Variables for the different receive codes (`on_code_receive` and `off_code_receive`):

- **echo** (*Optional*) Set to `true` if the on-/off-code should be sent if the given code was received.

This is useful if you have paired your sender directly with the receiver to prevent sending the signal twice.

### Examples

```yaml
switch:
  - platform: pilight
    switches:
      Bed light:
        on_code:
          protocol: intertechno_old
          unit: 3
          id: 4
          'on': 1
        off_code:
          protocol: intertechno_old
          unit: 3
          id: 4
          'off': 1
        on_code_receive:
          protocol: daycom
          systemcode: 14462
          unit: 6
          id: 34
          state: "on"
        off_code_receive:
          protocol: daycom
          systemcode: 14462
          unit: 6
          id: 34
          state: "off"
```

## Light

Pilight dimmer devices, which can have different brightness values, can be used as a light. 
The configuration parameters are the same for dimmers and switches, but dimmers support a minimum and maximum dimming level.

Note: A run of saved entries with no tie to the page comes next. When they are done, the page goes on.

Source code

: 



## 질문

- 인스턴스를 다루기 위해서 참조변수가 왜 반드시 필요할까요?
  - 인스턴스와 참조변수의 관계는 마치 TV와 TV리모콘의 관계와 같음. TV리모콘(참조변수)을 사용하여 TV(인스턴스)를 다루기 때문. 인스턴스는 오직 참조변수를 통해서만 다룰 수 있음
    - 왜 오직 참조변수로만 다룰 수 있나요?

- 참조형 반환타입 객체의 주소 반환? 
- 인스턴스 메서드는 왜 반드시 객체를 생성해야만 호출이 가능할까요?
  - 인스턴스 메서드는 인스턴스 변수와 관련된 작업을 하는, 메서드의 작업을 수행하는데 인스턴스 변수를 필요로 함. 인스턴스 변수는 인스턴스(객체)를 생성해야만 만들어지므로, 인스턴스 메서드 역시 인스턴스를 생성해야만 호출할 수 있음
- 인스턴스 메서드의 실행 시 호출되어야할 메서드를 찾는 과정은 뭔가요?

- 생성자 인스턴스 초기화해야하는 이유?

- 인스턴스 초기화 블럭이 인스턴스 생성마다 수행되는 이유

The `dimlevel_min` and `dimlevel_max` settings are to be set in the range of `0` to `15`, as used by pilight. Any dimming performed by Home Assistant (most likely in a `0` to `100` range) will be converted as a percentage of the available configured range in Pilight.

{% configuration %}
lights:
  description: The list that contains all command lights.
  required: true
  type: string
  keys:
    entry:
      description: Name of the command light, which are the same like for switches. Multiple entries are possible.
      required: true
      type: list
{% endconfiguration %}

### Example

```yaml
light:
  - platform: pilight
    lights:
      test2:
        dimlevel_min: 2
        dimlevel_max: 14
        on_code:
          protocol: kaku_dimmer
          id: 23298822
          unit: 10
          'on': 1
        off_code:
          protocol: kaku_dimmer
          id: 23298822
          unit: 10
          'off': 1
        on_code_receive:
          protocol: kaku_dimmer
          id: 23298822
          unit: 10
          state: "on"
        off_code_receive:
          protocol: kaku_dimmer
          id: 23298822
          unit: 10
          state: "off"
```

## Troubleshooting

- A list of tested RF transceiver hardware is available [here](https://manual.pilight.org/electronics/). This might be useful before buying.
- Sending commands is simple when the protocol is known by pilight, but receiving commands can be rather difficult. It can happen that the code is not correctly recognized due to different timings in the sending hardware or the RF receiver. If this happens follow these steps:

1. [Install](https://manual.pilight.org/installation.html) pilight from source (do not worry that is very easy) and only activate the protocols you are expecting in the pop up menu. This reduces false positives.
2. Check the real timings of your device + RF receiver by running `pilight-debug`. Remember the `pulslen` parameter.
3. Go to the `libs/pilight/protocols/433.92` subfolder of the pilight source code and open the .c file of your protocol. Search for `MIN_PULSE_LENGTH`, `MAX_PULSE_LENGTH ` and `AVG_PULSE_LENGTH`. Change the pulse lengths to match your measured one. Recompile and install pilight by re-running `$ sudo ./setup.sh`.